Perform a combined search using face labels, geolocation, and CLIP embeddings:
python retrieval.py
Example query:
srch = Search()
img_indices = srch.strategy1(query="aditya on beaches of goa")
print(img_indices)
This query searches for images of a person labeled "Aditya" in locations associated with "Goa beaches," refined by CLIP-based text similarity.

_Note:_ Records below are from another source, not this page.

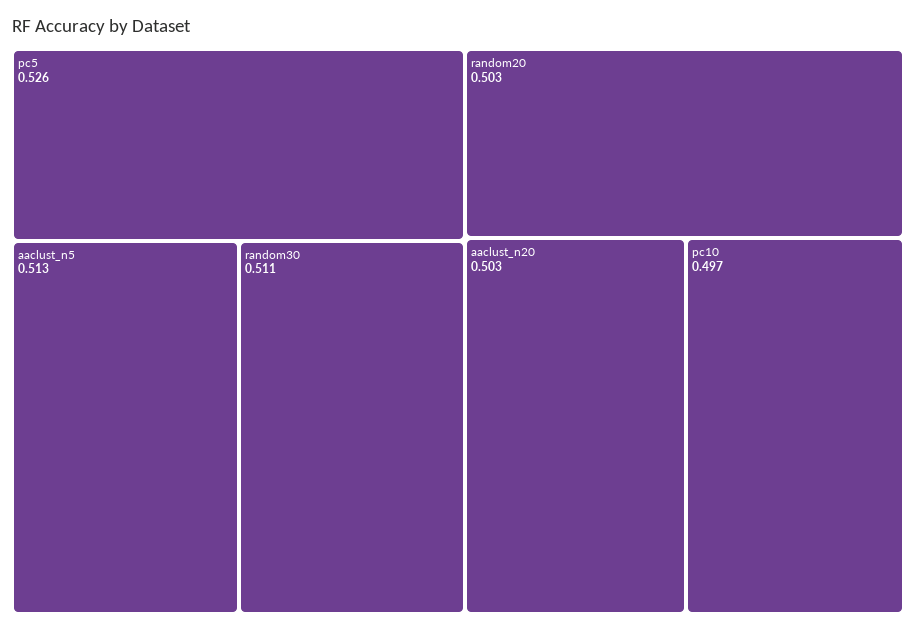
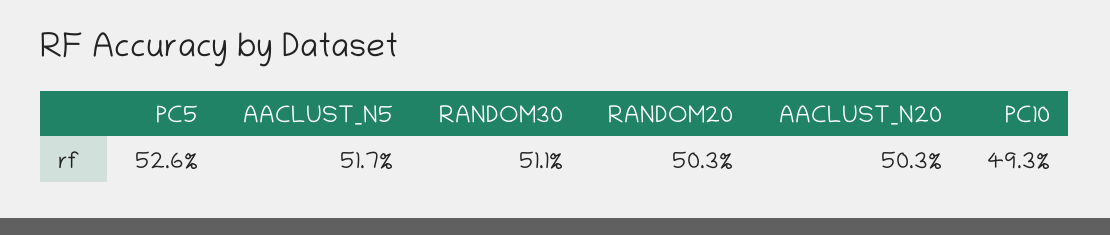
  {
    "pc5": 0.526,
-   "aaclust_n5": 0.513,
+   "aaclust_n5": 0.517,
    "random30": 0.511,
    "random20": 0.503,
    "aaclust_n20": 0.503,
-   "pc10": 0.497
+   "pc10": 0.493
  }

To assign meaningful names to face clusters, modify face_detection.py
's add_dummy_faces
function and run:
python face_detection.py
Example mapping:
name_labels = {0: "Aditya", 1: "Pratik", 2: "Dogemaster", 3: "NeoBoomer", 4: "KittyCat"}
image-search-system/
├── embed_store/ # Directory for storing embeddings and metadata
├── ImageSamples/ # Directory for input images
├── models/
│ ├── __init__.py
│ ├── clip_search.py # CLIP embedding generation and search
│ ├── face_detection.py # Face detection and clustering
│ └── geo_metadata.py # Geolocation metadata extraction
├── retrieval.py # Combined search strategy
├── ingestion.py # Data ingestion pipeline
├── README.md # Project documentation
└── requirements.txt # Python dependencies
- FAISS: For efficient similarity search of CLIP embeddings.
- InsightFace: For face detection and feature extraction.
- CLIP (Transformers): For text-image embedding generation.
- Pillow: For image processing and EXIF data extraction.
- Geopy: For reverse geocoding of GPS coordinates.
- scikit-learn: For clustering face embeddings.
- rank-bm25: For text-based search on face labels and addresses.
- tqdm: For progress bars during processing.
- NumPy, Pandas, Matplotlib, OpenCV: For data manipulation and visualization.
- Torch: For CLIP model inference.
- Pillow-HEIF: For HEIC/HEIF image support.
- Szegedy, C., et al. (2015). "Going Deeper with Convolutions." Proceedings of the IEEE Conference on Computer Vision and Pattern Recognition (CVPR). [InsightFace model inspiration]
- Radford, A., et al. (2021). "Learning Transferable Visual Models From Natural Language Supervision." International Conference on Machine Learning (ICML). [CLIP model]
- Jones, K. S., et al. (2000). "A Probabilistic Model of Information Retrieval: Development of the BM25 Model." Journal of Documentation. [BM25 algorithm]
- FAISS Documentation: https://github.com/facebookresearch/faiss
- InsightFace Documentation: https://github.com/deepinsight/insightface
- Geopy Documentation: https://geopy.readthedocs.io/
- Transformers (Hugging Face) Documentation: https://huggingface.co/docs/transformers/
This project is licensed under the MIT License. See the LICENSE file for details.